Adam Małysz po Kuusamo
A oto co powiedział dla "Rzeczpospolitej" sam Adam Małysz o swojej aktualnej dysozycji oraz weekendowych skokach...
RP: Czy pański poranny skok był dobry?
- Chyba tak. Nareszcie trafiłem z odbiciem, było takie, jak trzeba. To moje pierwsze trafione odbicie w Kuusamo. Na rozbiegu poczułem, jak szarpie mną wiatr, przechylił mnie nawet trochę, ale wróciłem na tor jazdy. Byłem trochę zaskoczony tym idealnym odbiciem po takim nerwowym rozbiegu.
Był pan już na dole, jak skakał Hautamaeki. Co on zepsuł?
- Matti taki już jest, że lubi spóźnić odbicie. Pod tym względem jesteśmy podobni, bo ja też mam tendencje do spóźniania się na progu. Nie wiem, jak on to robi, że po tak spóźnionym odbiciu jeszcze wyciąga prawie 110 metrów. To był technicznie zupełnie zepsuty skok, ale Matti omal nie wszedł do dziesiątki. On ciągnie lot do końca i pod tym względem nie ma sobie równych.
Kiedy będzie zwycięstwo?
- Jestem tym zainteresowany podobnie jak kibice, ale nie umiem podać daty. Czuję, że moje skoki są bardzo stabilne i zwycięstwo jest realne. Gdy byliśmy w St. Moritz na treningach, skakałem równo, dobrze technicznie. Kiedy natomiast przyjechaliśmy tutaj kilka dni przed konkursem otwarcia, byłem przygnębiony swoją formą. Nie czułem progu. Po dzisiejszym konkursie już jestem bardziej pewny siebie. Chyba wiem, gdzie jest próg.

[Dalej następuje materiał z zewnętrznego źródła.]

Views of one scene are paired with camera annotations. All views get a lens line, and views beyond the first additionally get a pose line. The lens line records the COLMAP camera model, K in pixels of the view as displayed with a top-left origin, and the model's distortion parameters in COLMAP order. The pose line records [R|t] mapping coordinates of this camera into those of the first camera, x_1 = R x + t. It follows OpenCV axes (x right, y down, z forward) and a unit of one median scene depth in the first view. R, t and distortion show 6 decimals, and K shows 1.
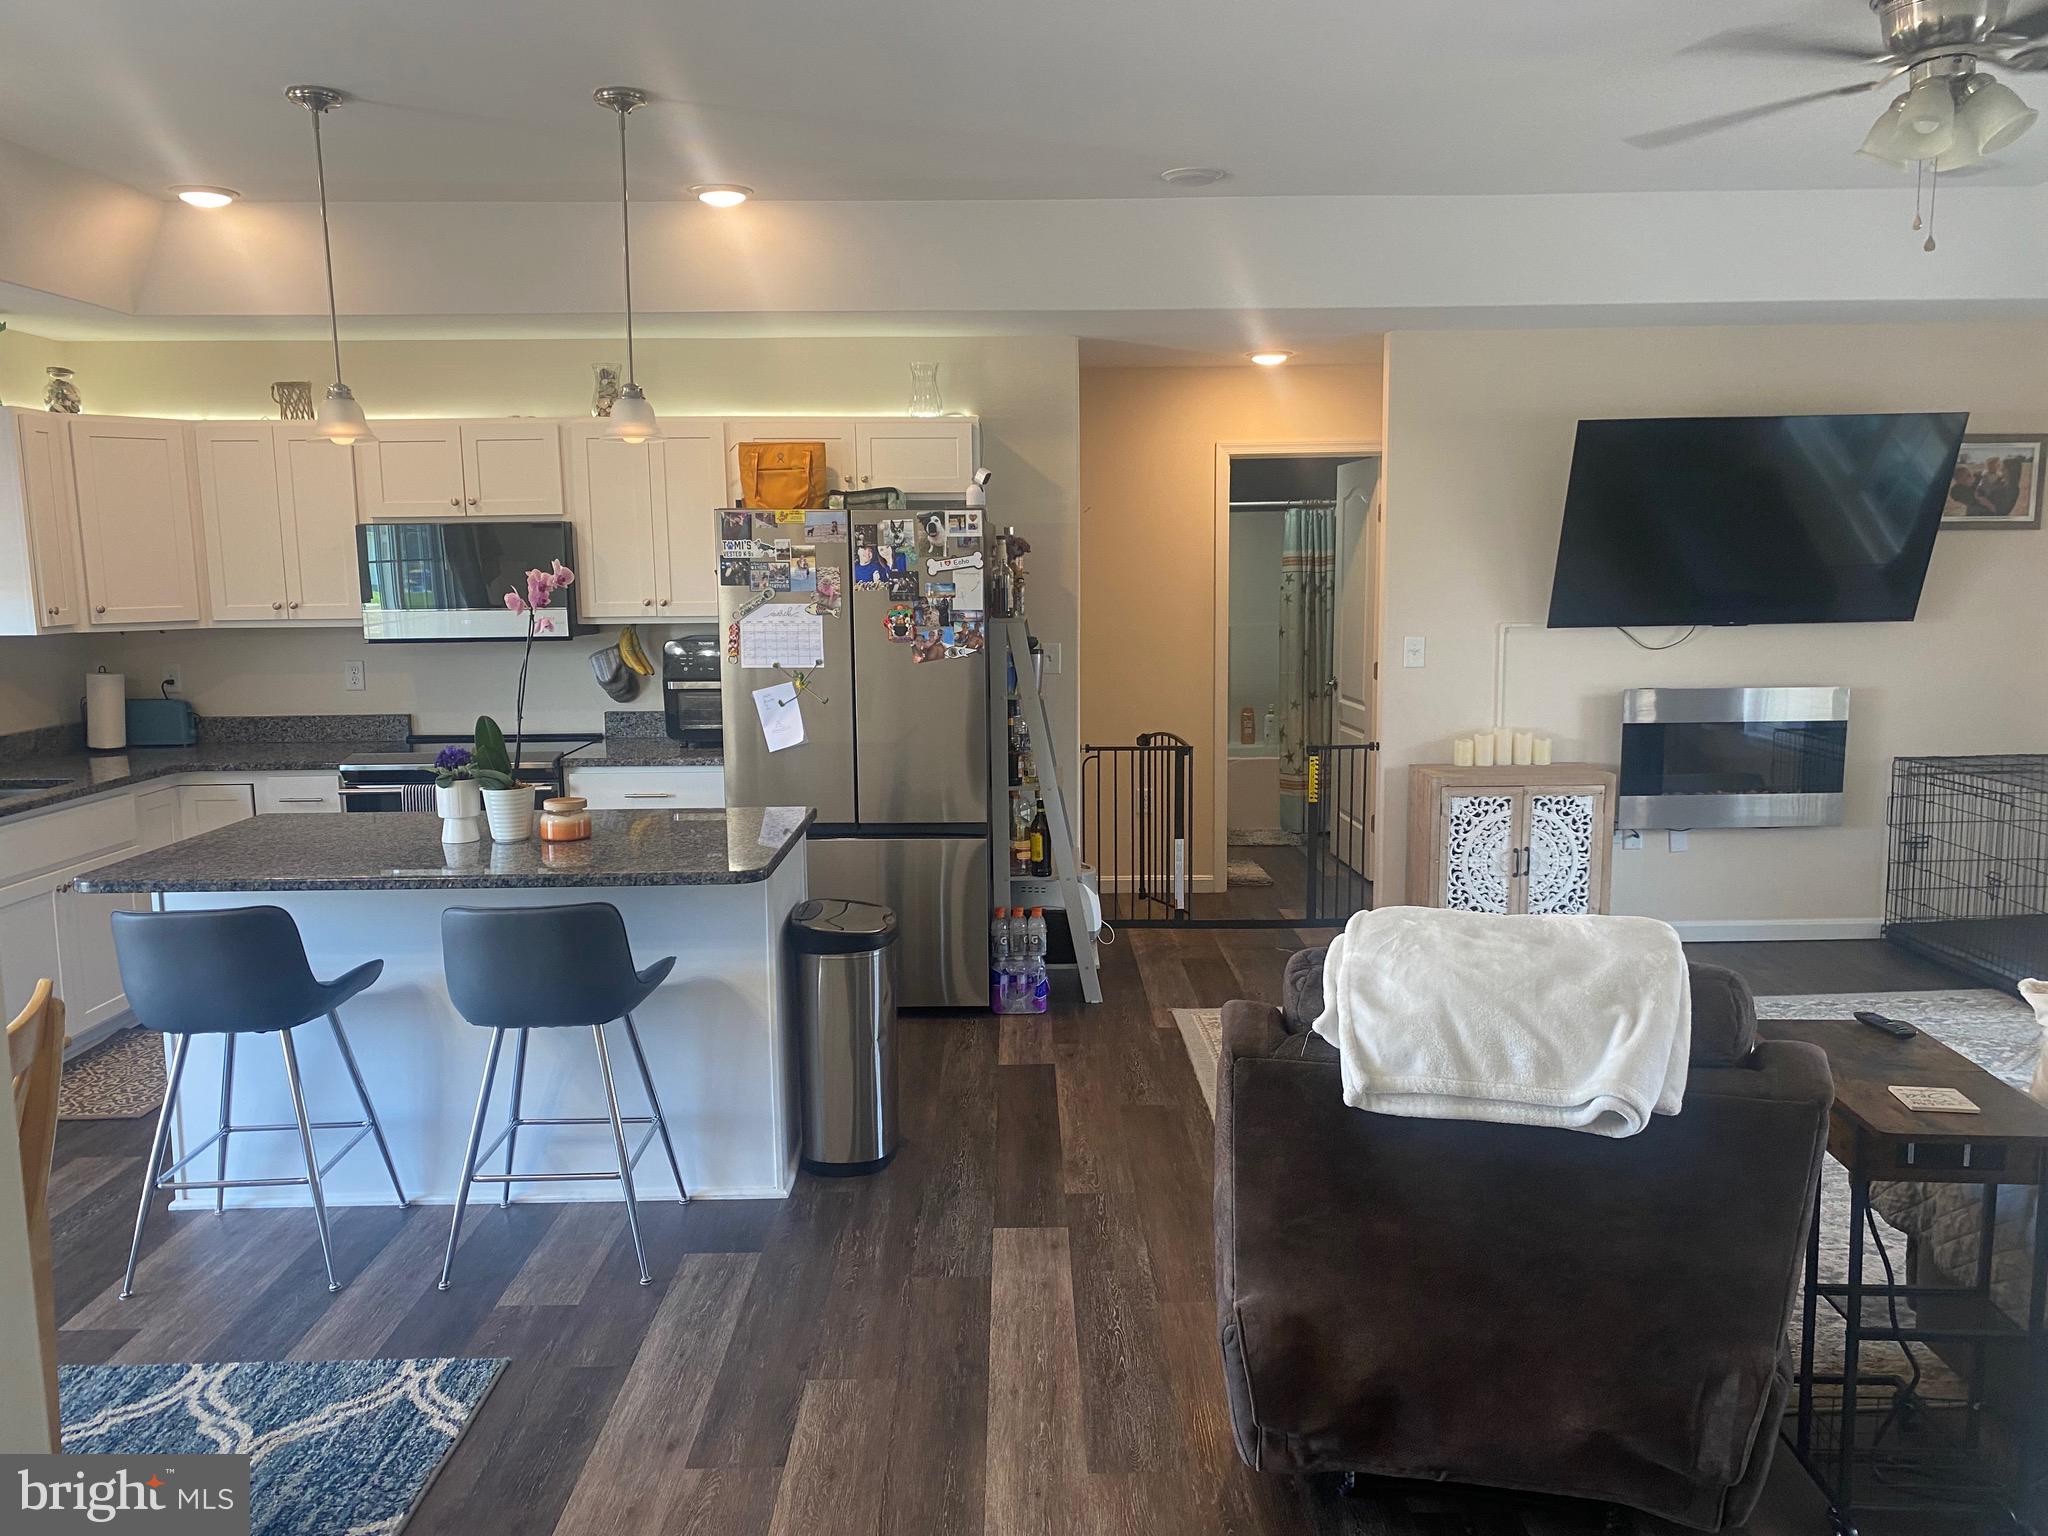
lens RADIAL K [[1551.1, 0, 1070.3], [0, 1551.1, 785.2], [0, 0, 1]] dist [0.051218, -0.053743]
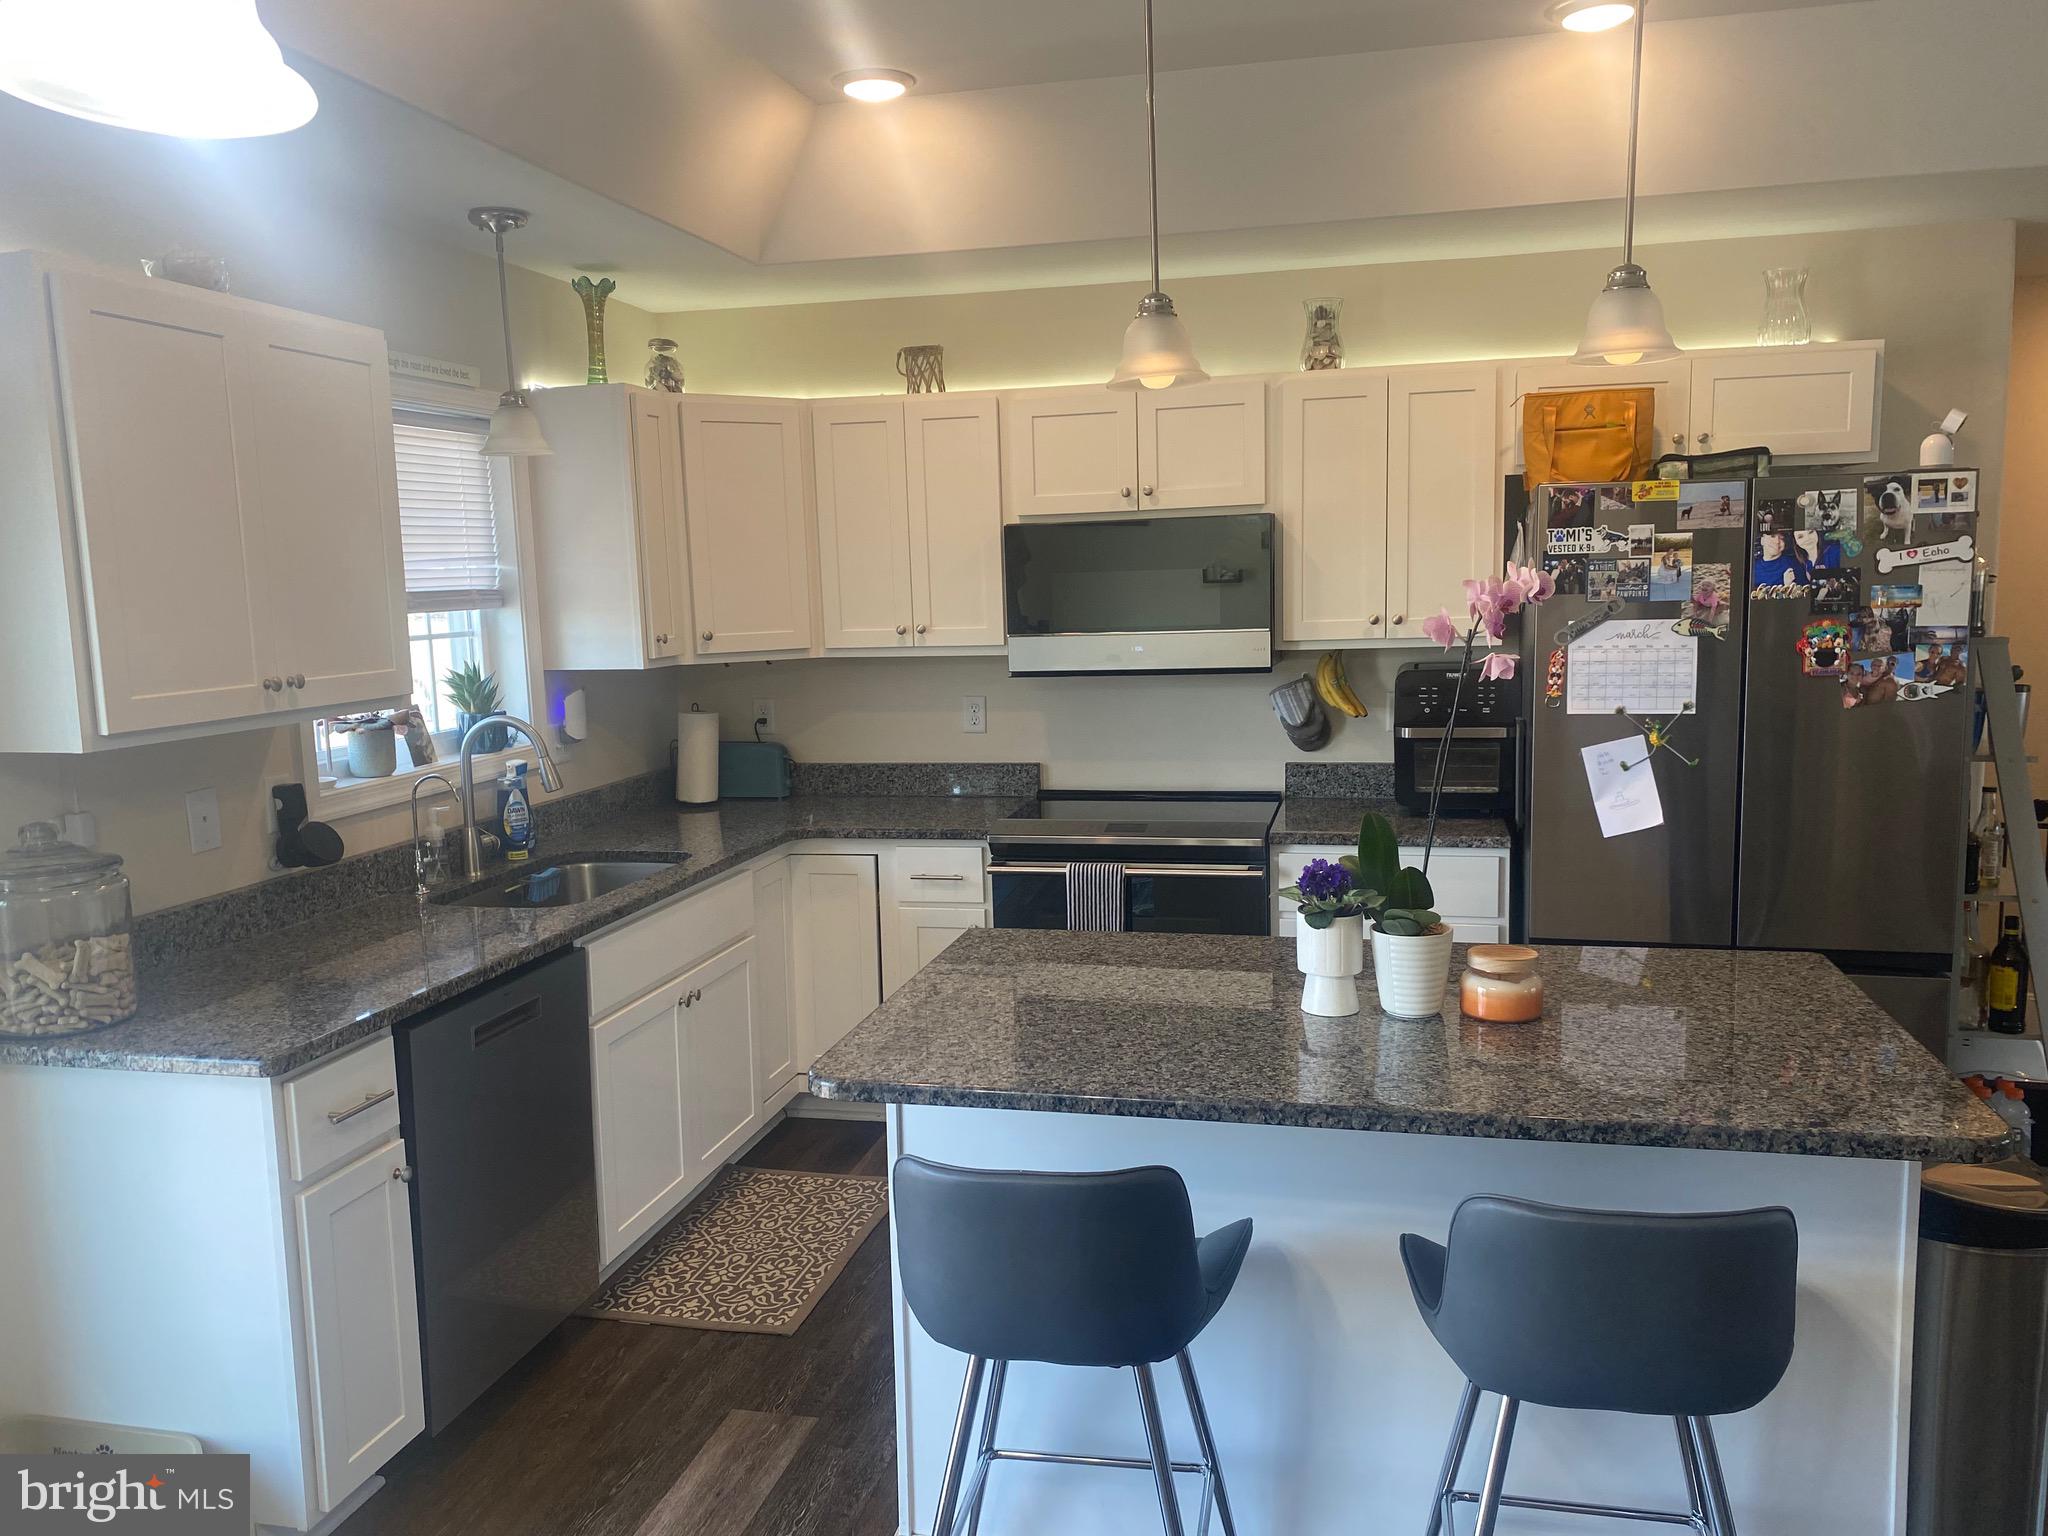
lens RADIAL K [[1551.1, 0, 1083.3], [0, 1551.1, 782.5], [0, 0, 1]] dist [0.051218, -0.053743]
pose [[0.974144, 0.015147, -0.225422, -0.255790], [-0.016376, 0.999859, -0.003583, -0.038009], [0.225336, 0.007182, 0.974255, 0.272513]]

Ale wygląda pan na zmęczonego, co się dzieje?
- Nie spałem z soboty na niedzielę do drugiej w nocy. Może ta niespodziewana wiadomość o tym, że konkurs zacznie się o ósmej rano, sprawiła, że byłem podekscytowany? Może ten wieczorny trucht przed pójściem do łóżka tak mnie rozbudził? Nie wiem dlaczego, ale nie mogłem zasnąć. To aż tak bardzo widać?